Mobile phone operator Vodafone has announced that it plans to switch on 4G in London on August 29, the same day O2 launches its 4G network in three UK cities.
Twelve more locations will get switched on before the end of the year. They include: Birmingham, Bradford, Coventry, Edinburgh, Glasgow, Leeds, Leicester, Liverpool, Manchester, Newcastle, Nottingham and Sheffield
Price plans will begin at £26 a month (SIM only, for 2GB of data) and the operator has already listed a choice of compatible handsets, including the Samsung Galaxy S4, the Nokia 925 and the Blackberry Z10.
Although the firm's 4G network won't be active until the end of the month, Vodafone is inviting customers to sign up in store and online from August 12.
Existing customers can upgrade from 3G to 4G for an extra £5 a month.
In order to attract more customers and set itself apart from 4G rivals EE and O2, Vodafone is offering unlimited data for the first three months, along with a choice of Spotify Premium's 20-million song collection or 150 hours of Premier League football.
"With 4G, speed is just the start; it's what you do with it that really matters. We are taking 4G into a new league by offering sport; and changing the tune with all the music you could want. 4G is finally worth getting and there's plenty to look forward to," said Guy Laurence, CEO of Vodafone UK.
Until recently, EE (formerly known as Everything Everywhere) has been the only mobile phone operator to offer 4G LTE in the UK. Since its launch, it has rolled the service out to 95 UK cities and signed up 687,000 users.

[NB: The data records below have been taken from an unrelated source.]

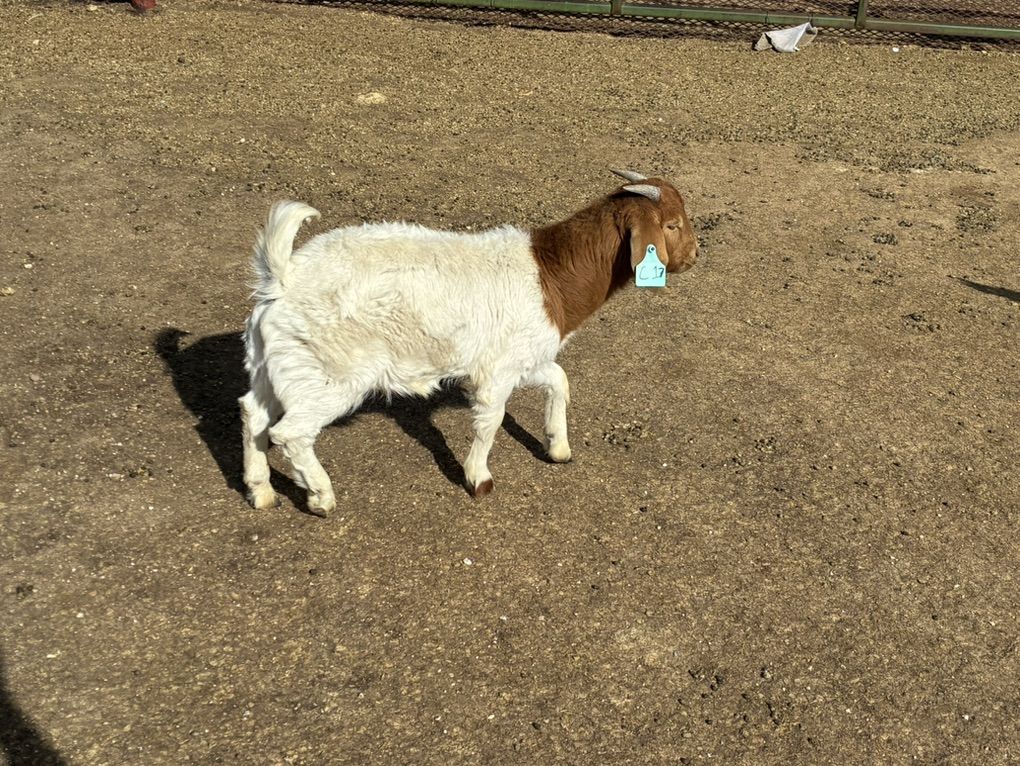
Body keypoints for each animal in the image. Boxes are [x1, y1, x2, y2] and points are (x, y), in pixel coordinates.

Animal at [239, 170, 698, 515]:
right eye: (671, 224)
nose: (695, 256)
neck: (549, 275)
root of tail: (283, 278)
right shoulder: (496, 369)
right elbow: (490, 421)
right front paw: (479, 478)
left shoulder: (526, 357)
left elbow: (559, 381)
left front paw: (558, 447)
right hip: (332, 372)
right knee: (291, 432)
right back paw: (321, 496)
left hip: (276, 364)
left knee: (252, 413)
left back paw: (261, 490)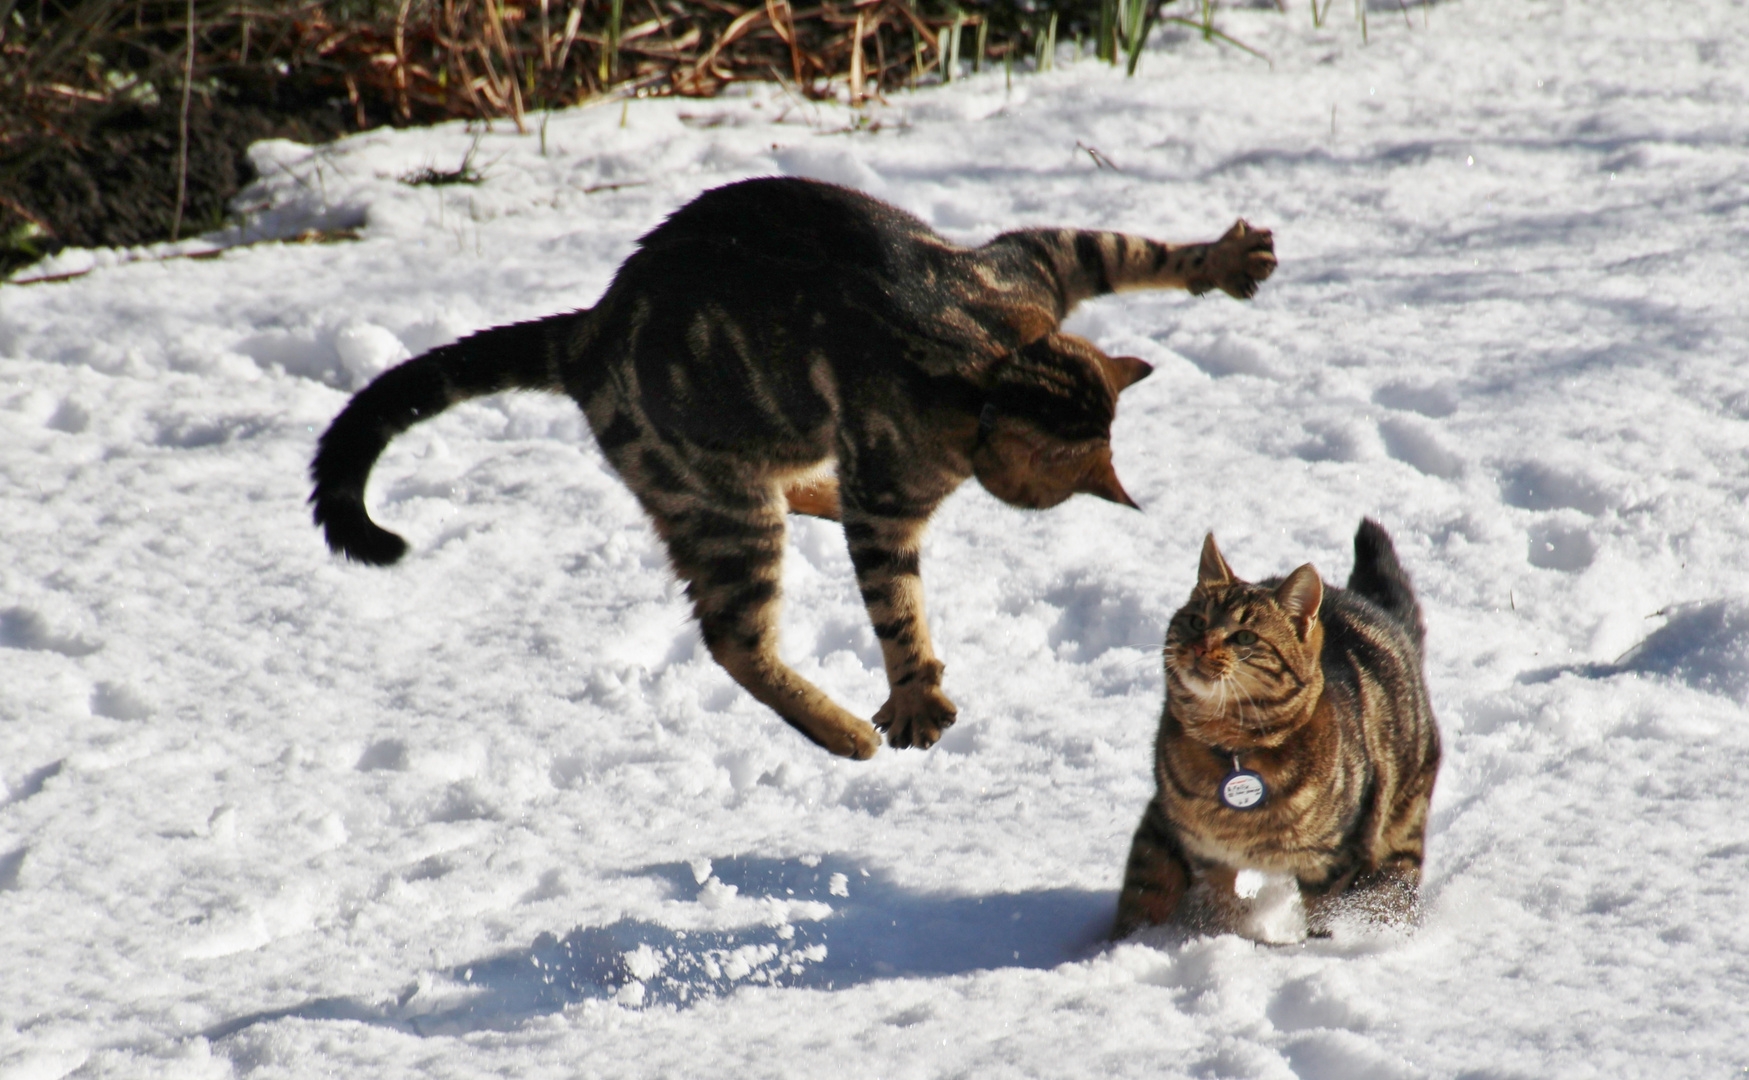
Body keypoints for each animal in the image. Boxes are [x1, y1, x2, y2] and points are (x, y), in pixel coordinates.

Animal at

However, this still only accounts for 2.5 per cent of its 27 million customers.
Vodafone and O2 will also have to compete with EE's 'double speed' 4G (up to 60Mbps and available in 15 of the 95 towns and cities it serves) and cheaper basic tariff.
Switching to a 4G network allows customers the chance to download content several times faster than is possible on 3G.
Ofcom estimates 4G services will provide at least £20bn in benefits to UK consumers over the next ten years.